Copy each line below in which the string "labels" occurs.

[Collected data]
○ ○ ○ ○ ○
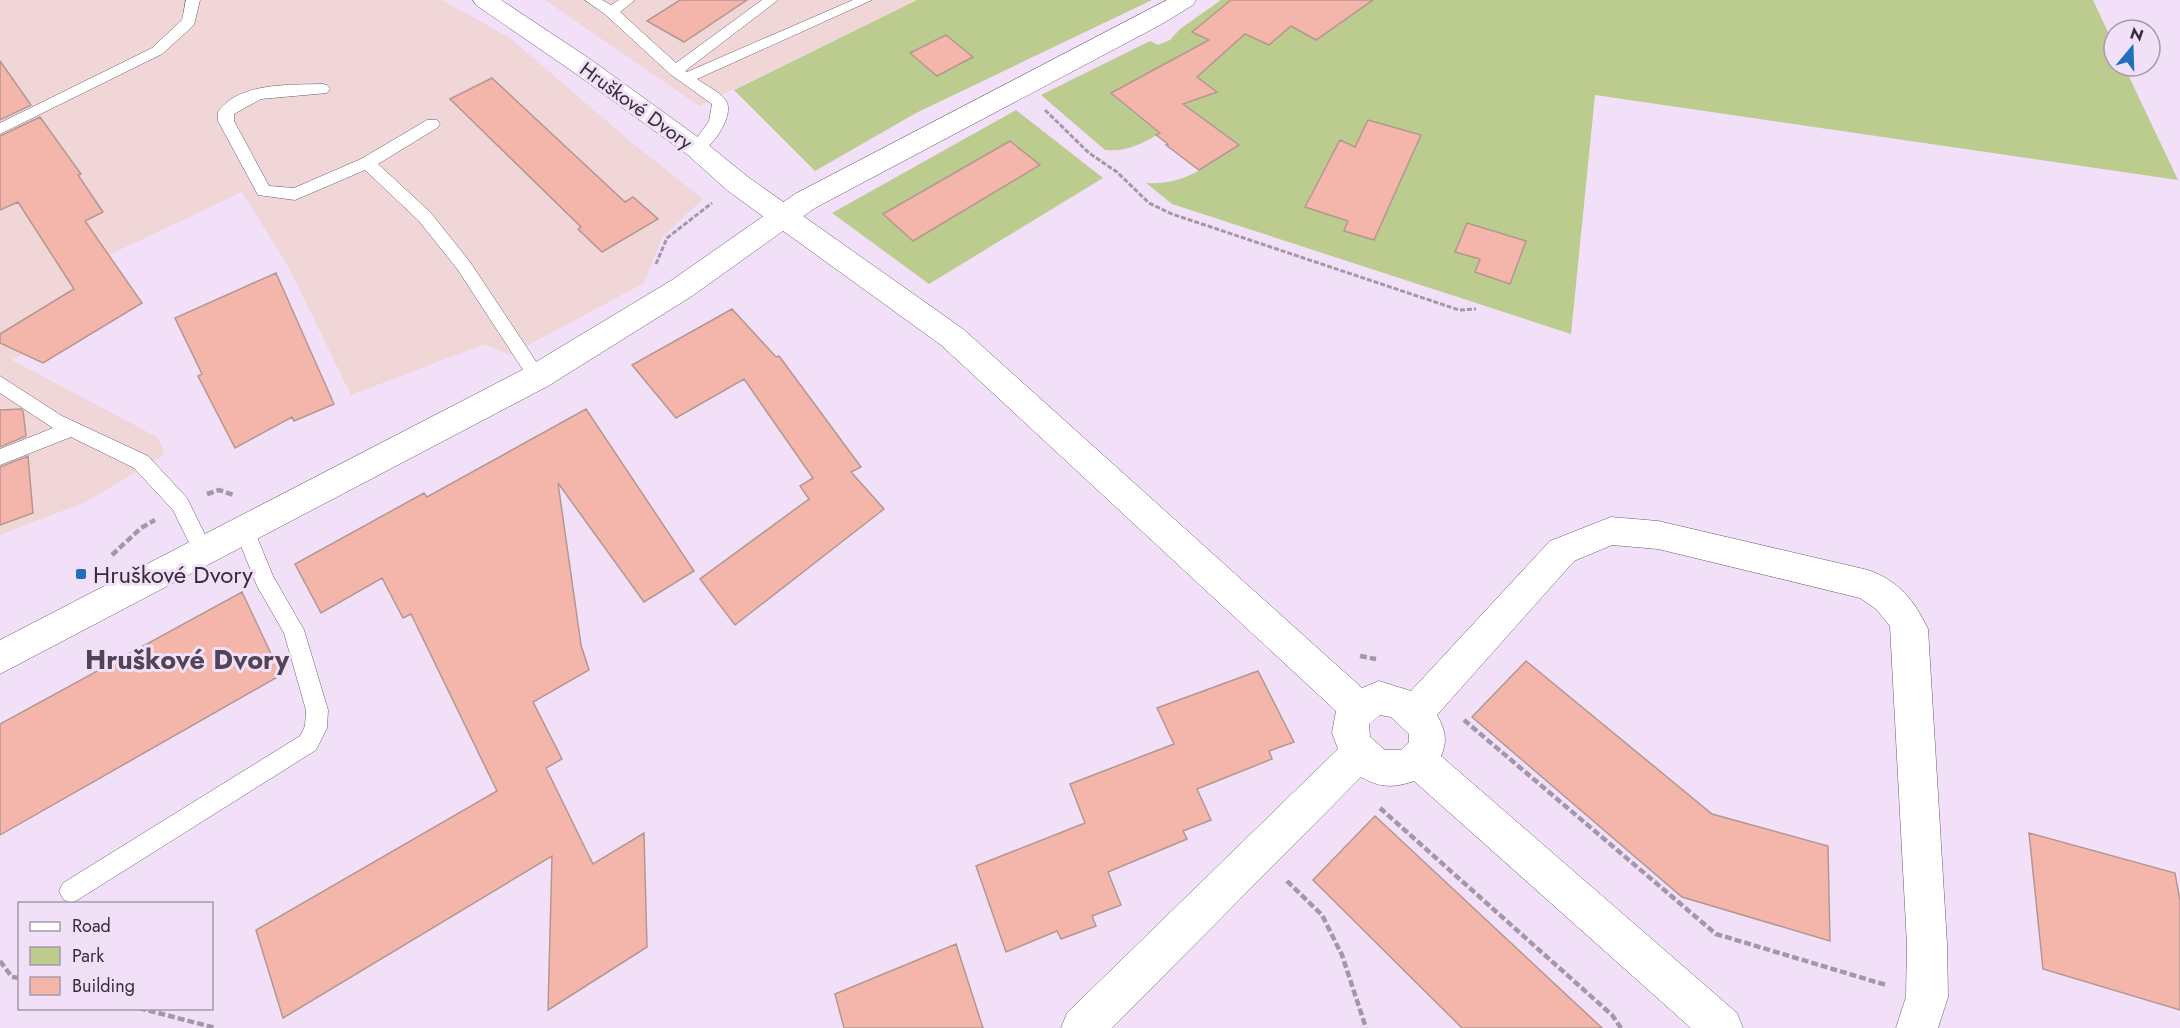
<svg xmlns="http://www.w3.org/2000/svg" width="2180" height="1028" font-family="Jost,sans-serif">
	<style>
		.industrial { fill: #f0d6d7 }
		.green { fill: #bccc8f }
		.building { fill: #f4b6aa; stroke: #b49791; stroke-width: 1.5 }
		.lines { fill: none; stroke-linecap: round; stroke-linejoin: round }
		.service-casing { stroke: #6c5e72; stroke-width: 1 }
		.minor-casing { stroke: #6c5e72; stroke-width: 1 }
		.tertiary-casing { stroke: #6c5e72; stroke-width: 1 }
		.path-far1 { stroke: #a497a9; stroke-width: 3; stroke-dasharray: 5 2; stroke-linecap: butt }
		.path { stroke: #a497a9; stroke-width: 4.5; stroke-dasharray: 7 3; stroke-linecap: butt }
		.service { fill: #fff; fill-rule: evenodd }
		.minor { fill: #fff; fill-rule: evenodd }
		.tertiary { fill: #fff; fill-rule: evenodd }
		.poi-dot { fill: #2170bf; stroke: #f1e0f8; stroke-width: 2 }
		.labels { text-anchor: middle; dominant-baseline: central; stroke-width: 6; stroke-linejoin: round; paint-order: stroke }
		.far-street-label { font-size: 20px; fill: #352e38; stroke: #f1e0f8 }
		.poi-label { font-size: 24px; fill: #352e38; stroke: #f1e0f8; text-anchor: start }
		.quarter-label { font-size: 27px; font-weight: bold; fill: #524457; stroke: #f1e0f8 }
	</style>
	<rect width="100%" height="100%" fill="#f1e0f8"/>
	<path class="industrial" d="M0,0H442L510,38L631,142L703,199L662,238L644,283L510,355L485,344L351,395L289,268L242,192L109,255L141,304L44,363L24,353L12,360L157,437L165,454L88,501L0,535Z
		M545,0H917L699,106Z"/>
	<path class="green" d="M917,0H1152L916,113L815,171L734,90Z
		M1221,0H2093L2114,45V66H2124L2178,180L1595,95L1571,334L1172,204L1146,183C1176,185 1199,173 1222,155L1178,122C1154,136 1134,153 1105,150L1041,95L1150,41L1158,45L1170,40L1180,29Z
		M1016,110L1103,178L929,284L832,213Z"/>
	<path class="building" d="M680,0H747L684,42L647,21Z
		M1231,0H1373L1316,40L1291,26L1269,45L1245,34L1197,77L1217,92L1183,104L1239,145L1199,170L1166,145L1168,144L1156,135L1160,133L1111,93L1209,40L1192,32Z
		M946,35L973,57L937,76L910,53Z
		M0,61L31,105L0,120Z
		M492,78L625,202L633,197L658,219L602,252L578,229L581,227L450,99Z
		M40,117L81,174L78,175L103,212L85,221L142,303L43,363L0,343V334L74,289L18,202L0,210V136Z
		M1368,120L1421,135L1374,240L1344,231L1348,221L1305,207L1340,140L1355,147Z
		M1010,141L1040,165L913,241L883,214Z
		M1467,223L1526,241L1510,284L1475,272L1480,259L1455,252Z
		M276,273L334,404L294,421L292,417L235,448L198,376L202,374L175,318Z
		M732,309L776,357L779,356L861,467L851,472L884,509L735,625L700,579L809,499L800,486L813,478L744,379L676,418L632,365Z
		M21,409L23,411L26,436L0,447V410Z
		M586,409L694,571L644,602L558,483L581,645L589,670L533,702L562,759L546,768L593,864L644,833L647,947L548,1010L552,856L283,1018L256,930L497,791L411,614L403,618L382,578L321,613L295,564L424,493L427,497Z
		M28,456L33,513L0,525V467Z
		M242,592L281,675L0,835V724Z
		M1526,661L1712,814L1828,846L1830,941L1682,897L1472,717Z
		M1258,671L1294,742L1269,751L1272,759L1197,789L1211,820L1183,831L1187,839L1108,872L1121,905L1092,916L1096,926L1061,939L1057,931L1006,952L976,866L1085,823L1070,784L1174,744L1157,708Z
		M1375,816L1467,902L1602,1028H1462L1313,880Z
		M2029,833L2175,873L2180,901V1010L2043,969Z
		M956,944L983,1028H844L835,994Z"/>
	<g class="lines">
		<defs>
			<path id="service" d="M186,0H200L194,25L162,54L0,134V123L152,48L182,20Z
				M585,0H602L611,5L619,0H635L620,12L676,63L762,0H778L685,71L687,72L853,0H872L697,79C705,85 718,91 725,99C737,114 711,150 697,154L689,149L709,121L712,104L670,74L606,15Z
				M322,84L327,85L330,89L327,93L261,99L234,114V121L269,186L294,188L361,159L427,120H437L440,124L437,128L378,164L431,213L470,262L543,372L546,377L543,382H531L458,270L419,221L365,170L295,200L258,195L218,121V112C238,82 291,85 322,84Z
				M0,376L62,416L148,456L187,498L214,553L211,559L204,562L197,559L173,510L134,468L71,437L0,465V449L53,428L0,393Z
				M245,523L252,525L273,576L304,630L328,710L327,728L316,750L79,899L71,903L63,899L59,891L63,883L300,736L305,726L306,710L284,633L257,586L235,531L238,525Z"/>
			<path id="minor" d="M473,0H501L590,59L706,143L748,177L963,329L1362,688L1379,681L1411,691L1550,541L1611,517L1658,521L1868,570C1899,581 1914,600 1928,629L1947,944L1948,997L1938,1028H1896L1906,997L1907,944L1890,626L1876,609L1860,598L1658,549L1612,545L1574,561L1437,715C1445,730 1448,740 1441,756L1737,1013L1743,1028H1691L1414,781C1394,788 1380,788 1361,777L1112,1028H1061L1067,1013L1338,749L1332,733L1336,711L941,345L728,191L688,155L572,71L476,5ZM1380,715L1391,717L1409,734V742L1401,750H1385L1370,737L1369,724Z"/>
			<path id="tertiary" d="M1167,0H1196L1193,5L1160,25L815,208L692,296L548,386L0,674V640L526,368L672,280L795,194Z"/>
		</defs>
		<use href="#service" class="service-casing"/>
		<use href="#minor" class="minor-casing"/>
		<use href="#tertiary" class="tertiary-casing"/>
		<path class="path-far1" d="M1045,110L1089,153L1117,172L1149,203L1172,214L1459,310L1476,309
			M656,264L667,238L712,203"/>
		<path class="path" d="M207,494L219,490L234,495
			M112,555L141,528L155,520
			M1360,656L1376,659
			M1464,720L1716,934L1886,985
			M1380,808L1612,1015L1621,1028
			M1287,881L1322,915L1342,955L1366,1028
			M0,961L12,977L20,978
			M139,1008L216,1028"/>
		<use href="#service" class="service"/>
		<use href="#minor" class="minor"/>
		<use href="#tertiary" class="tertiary"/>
	</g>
	<rect class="poi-dot" x="75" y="568" width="12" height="12" rx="3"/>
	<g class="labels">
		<g class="far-street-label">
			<text transform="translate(636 106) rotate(36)">Hruškové Dvory</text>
		</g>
		<g class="poi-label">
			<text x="93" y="574">Hruškové Dvory</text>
		</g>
		<g class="quarter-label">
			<text x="187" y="659">Hruškové Dvory</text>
		</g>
	</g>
	<rect x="18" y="902" width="195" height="108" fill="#f1e0f8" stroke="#a699ab" stroke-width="1.5"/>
	<rect x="30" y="922" width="30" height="9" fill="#ffffff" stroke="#a699ab" stroke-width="1.5"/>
	<text x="72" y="932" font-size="18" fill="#352e38">Road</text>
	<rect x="30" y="947" width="30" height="18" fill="#bccc8f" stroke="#a699ab" stroke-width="1.5"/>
	<text x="72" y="962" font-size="18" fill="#352e38">Park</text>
	<rect x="30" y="977" width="30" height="18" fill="#f4b6aa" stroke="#a699ab" stroke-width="1.5"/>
	<text x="72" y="992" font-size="18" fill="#352e38">Building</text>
	<g transform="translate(2132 48) rotate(19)"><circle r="28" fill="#f1e0f8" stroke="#a699ab" stroke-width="1.5"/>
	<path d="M0-4.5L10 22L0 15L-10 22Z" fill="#2170bf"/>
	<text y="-9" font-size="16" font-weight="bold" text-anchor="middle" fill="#352e38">N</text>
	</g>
</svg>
○ ○ ○ ○ ○
■ Completed exercise
		.labels { text-anchor: middle; dominant-baseline: central; stroke-width: 6; stroke-linejoin: round; paint-order: stroke }
	<g class="labels">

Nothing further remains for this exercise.